Dr. Schüle's expertise and dedication in the field of neurodegeneration contribute significantly to the advancement of medical knowledge. She is recognized as a respected member of the scientific community, playing an important role in the pursuit of effective treatments and precision medicine approaches.
11:30-11:45 AM
Jody E. Hooper, MD
Professor of Pathology
Stanford University, Department of Pathology
Director, Autopsy Service & Autopsy Center
Dr. Jody E. Hooper is a Professor of Pathology at Stanford University School of Medicine and the creator of the new Research Autopsy Center at Stanford. She was previously the Director of Autopsy and of the Legacy Gift Rapid Autopsy program at the Johns Hopkins Hospital. She has performed nearly 1100 autopsies including over 120 rapid research autopsies. Her research focuses on the use of postmortem tissue in research, including utilizing autopsy tissue in characterizing cancer evolution from genetic and immunologic standpoints. She has published many papers on autopsy and quality and co-edited a book, Autopsy in the 21st Century.
11:45-12:00 PM
Jonathan T.C. Liu, PhD
Professor of Pathology (Biophotonics & Analytics)

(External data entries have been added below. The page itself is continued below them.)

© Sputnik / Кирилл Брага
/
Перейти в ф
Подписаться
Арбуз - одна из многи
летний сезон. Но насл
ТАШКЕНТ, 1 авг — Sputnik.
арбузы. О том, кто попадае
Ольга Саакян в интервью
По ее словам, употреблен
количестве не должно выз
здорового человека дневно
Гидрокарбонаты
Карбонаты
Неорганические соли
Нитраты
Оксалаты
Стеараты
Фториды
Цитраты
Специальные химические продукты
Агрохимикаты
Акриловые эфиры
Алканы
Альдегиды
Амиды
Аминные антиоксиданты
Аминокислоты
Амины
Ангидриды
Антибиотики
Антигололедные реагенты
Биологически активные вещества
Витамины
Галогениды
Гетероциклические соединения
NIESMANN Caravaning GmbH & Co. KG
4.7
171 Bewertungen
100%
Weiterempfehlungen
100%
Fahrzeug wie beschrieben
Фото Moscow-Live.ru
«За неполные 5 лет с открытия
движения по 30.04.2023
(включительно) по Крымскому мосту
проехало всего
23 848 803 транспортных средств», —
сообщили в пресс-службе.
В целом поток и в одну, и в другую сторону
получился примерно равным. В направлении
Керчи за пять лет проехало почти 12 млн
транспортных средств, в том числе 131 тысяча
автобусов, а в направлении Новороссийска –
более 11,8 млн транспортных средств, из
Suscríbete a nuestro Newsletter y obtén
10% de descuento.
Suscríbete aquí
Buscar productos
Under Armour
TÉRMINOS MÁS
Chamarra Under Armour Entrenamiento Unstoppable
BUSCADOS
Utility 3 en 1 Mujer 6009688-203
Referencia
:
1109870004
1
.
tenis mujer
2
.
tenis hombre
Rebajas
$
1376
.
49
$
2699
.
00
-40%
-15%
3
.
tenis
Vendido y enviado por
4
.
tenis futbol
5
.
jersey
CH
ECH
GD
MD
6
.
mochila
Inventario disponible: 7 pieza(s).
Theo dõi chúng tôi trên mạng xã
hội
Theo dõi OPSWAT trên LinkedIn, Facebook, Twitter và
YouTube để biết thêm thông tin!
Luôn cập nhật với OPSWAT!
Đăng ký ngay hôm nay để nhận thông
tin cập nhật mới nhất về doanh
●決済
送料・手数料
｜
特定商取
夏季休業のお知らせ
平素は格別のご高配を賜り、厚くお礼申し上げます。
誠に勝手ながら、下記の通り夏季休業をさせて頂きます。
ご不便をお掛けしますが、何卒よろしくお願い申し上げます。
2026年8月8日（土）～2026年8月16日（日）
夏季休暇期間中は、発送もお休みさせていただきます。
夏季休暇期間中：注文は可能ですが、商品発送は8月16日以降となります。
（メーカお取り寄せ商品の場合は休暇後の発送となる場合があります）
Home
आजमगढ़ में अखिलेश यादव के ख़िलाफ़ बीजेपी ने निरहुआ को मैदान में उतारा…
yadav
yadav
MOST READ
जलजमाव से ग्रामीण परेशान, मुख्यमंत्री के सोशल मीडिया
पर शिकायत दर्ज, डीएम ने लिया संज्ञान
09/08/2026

Stanford University, Department of Pathology
Director, Molecular Biophotonics and Analytics Lab
Dr. Jonathan Liu is a professor in the department of pathology at Stanford University, where his molecular biophotonics and analytics laboratory develops high-resolution optical-imaging devices and AI-driven computational pipelines for guiding treatment decisions. Dr. Liu received his B.S.E. degree at Princeton and his M.S. and Ph.D. degrees in mechanical engineering at Stanford. He was a postdoc and instructor within the Molecular Imaging Program at Stanford (MIPS) before transitioning to faculty positions at Stony Brook University (2010 – 2014) and the University of Washington in Seattle (2014 – 2025). Dr. Liu is a co-founder and board member of Alpenglow Biosciences Inc., which has commercialized the non-destructive 3D pathology technologies developed in his lab. Dr. Liu’s work is funded by the NCI, NIBIB, NIDDK, DoD, NSF, ARPA-H and various foundations.